Arriviamo infine al tema delle grandi imprese aventi rilevanza strategica e strutturale per il futuro del nostro Paese. Qui il tema è più complesso considerate le grandi ripercussioni che l’andamento di queste aziende può avere in termini sociali e di occupazione. Le situazioni andranno valutate di volta in volta e la collaborazione tra pubblico e privato dovrà essere negoziata e strutturata nel modo più coerente con le specifiche tempistiche e necessità, prevedendo anche eventuali accordi con soggetti internazionali. L’importante è che tali soluzioni siano sempre improntate alla logica della “temporaneità” dell’intervento pubblico e quindi strutturate in modo tale che il mercato possa, con le tempistiche necessarie, sostituirsi all’intervento pubblico man mano che tali aziende raggiungeranno una loro sostenibilità strategica ed economico-finanziaria. Conseguentemente, se queste non presentano caratteristiche tali per poterne prevedere una sana e autonoma economicità nel lungo termine, bisognerà necessariamente interrogarsi sull’opportunità di effettuare tali interventi, che comunque dovranno sempre essere condotti in partnership con soggetti privati sostenenti la loro quota di rischio.

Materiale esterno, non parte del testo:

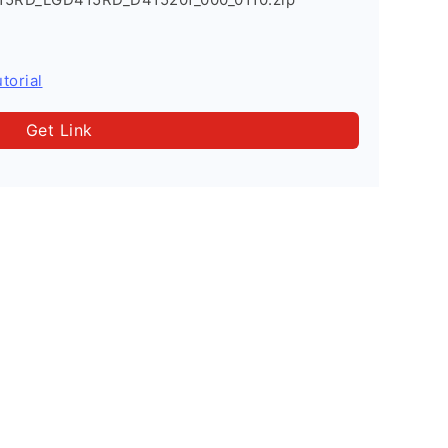
torial
Get Link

Per passare “dalla teoria all’azione”, è necessario fare delle scelte, assegnare delle priorità e delle responsabilità, assicurando la necessaria stabilità normativa, senza la quale nessuna partnership pubblico/privato di lungo termine sarebbe possibile. C’è quindi da augurarsi che il nuovo anno sia caratterizzato dall’azione, effettuata con strumenti di intervento pubblico/privato aventi obbiettivi chiari, temporalmente definiti e misurabili, dotati di adeguati meccanismi di verifica e di controllo per poterne misurare l’effettiva efficacia e consentire adattamenti correggendo prontamente i possibili errori.